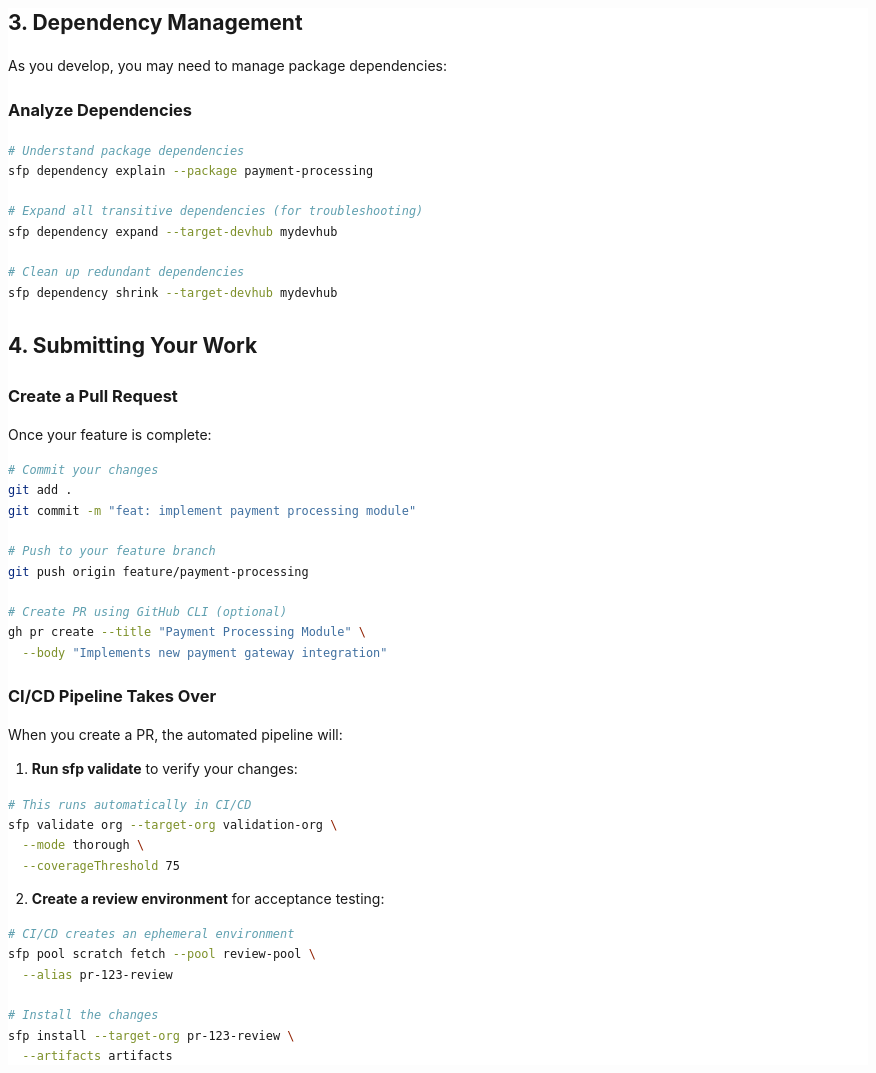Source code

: ## 3. Dependency Management

As you develop, you may need to manage package dependencies:

### Analyze Dependencies

```bash
# Understand package dependencies
sfp dependency explain --package payment-processing

# Expand all transitive dependencies (for troubleshooting)
sfp dependency expand --target-devhub mydevhub

# Clean up redundant dependencies
sfp dependency shrink --target-devhub mydevhub
```

## 4. Submitting Your Work

### Create a Pull Request

Once your feature is complete:

```bash
# Commit your changes
git add .
git commit -m "feat: implement payment processing module"

# Push to your feature branch
git push origin feature/payment-processing

# Create PR using GitHub CLI (optional)
gh pr create --title "Payment Processing Module" \
  --body "Implements new payment gateway integration"
```

### CI/CD Pipeline Takes Over

When you create a PR, the automated pipeline will:

1. **Run sfp validate** to verify your changes:

```bash
# This runs automatically in CI/CD
sfp validate org --target-org validation-org \
  --mode thorough \
  --coverageThreshold 75
```

2. **Create a review environment** for acceptance testing:

```bash
# CI/CD creates an ephemeral environment
sfp pool scratch fetch --pool review-pool \
  --alias pr-123-review

# Install the changes
sfp install --target-org pr-123-review \
  --artifacts artifacts
```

+ + + + + + +

● **TASK ITEM**
Among the records above, how many lines carry the string "environment"? Reply with the number alone.

● **EXPECTED ANSWER**
2